O desembargador aposentado e professor da PUC-PR Vladimir Passos de Freitas afirma que é preciso ter bom senso na hora de recorrer a esse tipo de audiência. “Não quer dizer que o juiz tem que parar o que está fazendo para atender o advogado no ato. Imagine que ele se acha examinando um habeas corpus no qual se pede a soltura de um réu preso. Não faz sentido imaginar ele interromper o exame deste assunto para atender um advogado”, explica. “É preciso educação e bom senso nesta área e, por vezes, eles faltam dos dois lados, dos juízes e dos advogados”, ressalta Freitas.
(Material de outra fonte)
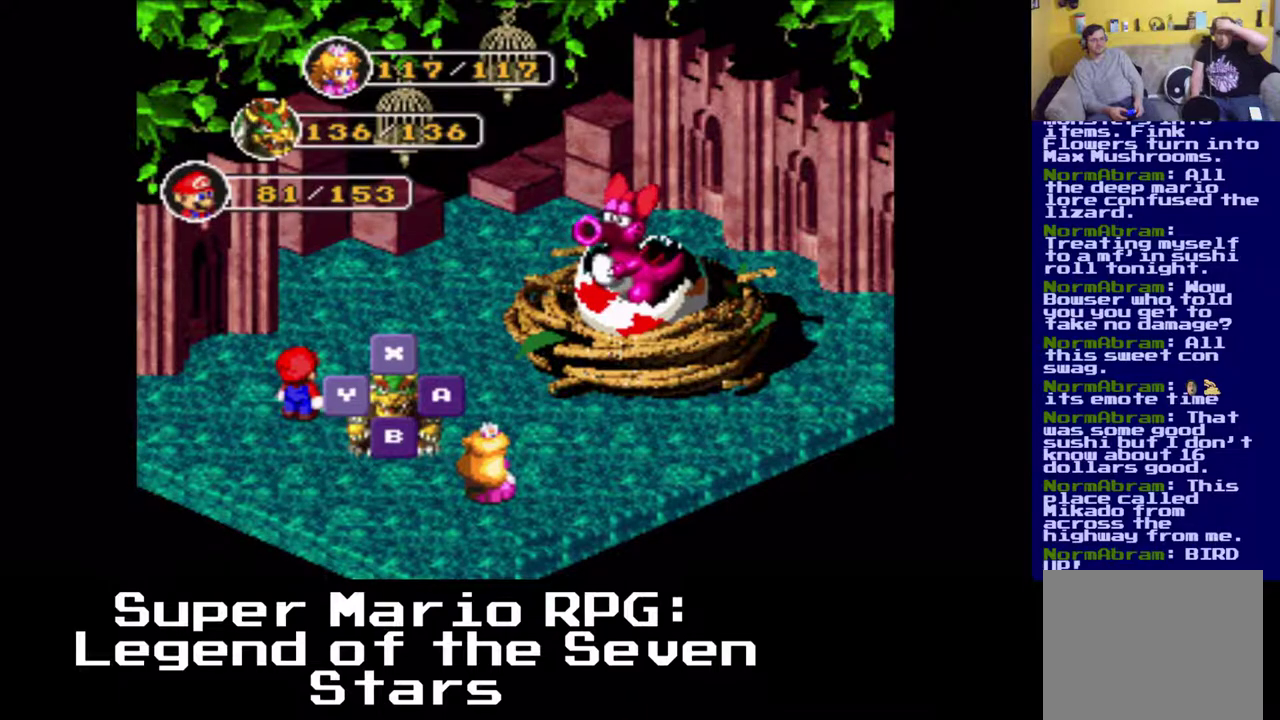
{"buttons": [], "left_stick": "center", "events": []}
Para que esses encontros não gerem polêmicas , na opinião do professor da PUC, o ideal é que o magistrado se reúna com o advogado juntamente com a parte contrária do caso. “Se um recurso especial importante tramitar no STJ, certamente Procuradores da Fazenda Nacional visitarão os Ministros e pessoalmente entregarão memoriais. Como fica um advogado do Paraná? Não seria bom se ele fosse notificado da visita de modo a poder estar presente ao ato?”, reflete Freitas.

O juiz da 2ª Turma Recursal dos Juizados Especiais Federais do Paraná Vicente de Paula Ataide Junior também considera imprescindível que o atendimento seja feito na presença da parte contrária. O magistrado lembra que os advogados podem interferir na forma como o juiz vai analisar o caso em questão. “Qual o grau de influência que o advogado vai ter sobre o juiz em uma audiência privada? Não dá para ser ingênuo de pensar que isso não faz diferença”, observa Ataide.

O vice-presidente da OAB Paraná, Cassio Telles ,não acredita que um advogado possa interferir no julgamento por conversar com o juiz. “A experiência que nós temos na advocacia mostra que não deve existir um temor pelo fato de advogado conversar com o juiz. Os juízes são pessoas equilibradas e imparciais, essas conversas não vão interferir na decisão do magistrado”, diz.

Falta de ética gera escândalos em outros países

  • Curitiba

O professor de direito da PUC-PR Vladimir Passos de Freitas relaciona o tráfico de influências com o ranking de países mais corruptos, feito pela ONG Transparência Internacional. “Para ficar só na América do Sul, isto não é problema no Chile e Uruguai, que estão em ótima classificação a nível internacional. Mas certamente é um problema na Venezuela, país que se encontra entre os últimos “, explica Freitas. “Nos países menos corruptos isto é uma questão de ética. Nos mais corruptos o tráfico de influências é tido como normal”, avalia.

Na França, se advogados de clientes envolvidos num processo de corrupção se reunissem de forma acobertada com um ministro , a possibilidade de um escândalo seria bastante provável. Na opinião de Didier Adjedj, presidente da Comissão de Exercício de Direito do Conselho Nacional da Advocacia francês, o encontro coloca uma “dificuldade deontológica”.

“Sobretudo o ministro que estaria implicado, não os advogados. Não é algo contrário às regras deontológicas. Se o ministro tivesse cruzado por acaso com os advogados num corredor, seria diferente. Mas agendar um encontro, com a suspeita de se ter passado informações sobre um processo em curso, não seria algo admitido na França”, disse, ao avaliar a reunião do ministro da Justiça, José Eduardo Cardozo, com advogados de investigados na Operação Lava Jato.

Nos Estados Unidos, durante a crise financeira de 2008, uma reunião entre o procurador-geral americano, Eric Holder, e o presidente do banco JP Morgan Chase, Jamie Dimon , acompanhado de dois advogados, causou revolta no país.